# Praxair Now Linde



## CalgaryPT (Mar 10, 2021)

Got a letter in the mail today regarding my accounts at Praxair. They have been bought out by Linde it looks like. 

I am old enough to remember when they were Union Carbide and were forced by the courts to divest into Praxair et al after the Bhopal disaster in 1984.

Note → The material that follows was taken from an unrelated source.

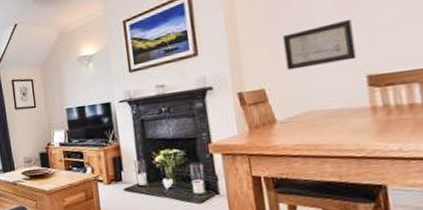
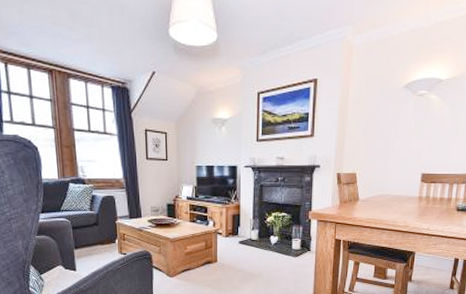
wall art: present [282,18,357,71] -> none [374,128,421,161]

30+ years later...still a sad tragedy.


----------



## Brent H (Mar 10, 2021)

Linde got bought out by Messer-....wait for it....


----------



## Tom Kitta (Mar 10, 2021)

Bhopal disaster was truly tragic event.


----------



## Dabbler (Mar 11, 2021)

oh, and air liquide (Alberta) got bought by Linde as well.  I sure hope they come back as i have very bad things to say about Linde's very bad customer relations


----------



## ShawnR (Mar 11, 2021)

Dabbler said:


> oh, and air liquide (Alberta) got bought by Linde as well.  I sure hope they come back as i have very bad things to say about Linde's very bad customer relations



We have 3 suppliers in the city, 2 of which are Praxair and AirLiquide....guess we now have 2


----------



## Thadious (Mar 16, 2021)

Perhaps they will change their policies in BC about hydro'ing, recertifying and filling larger customer owned bottles! *fingers crossed*!


----------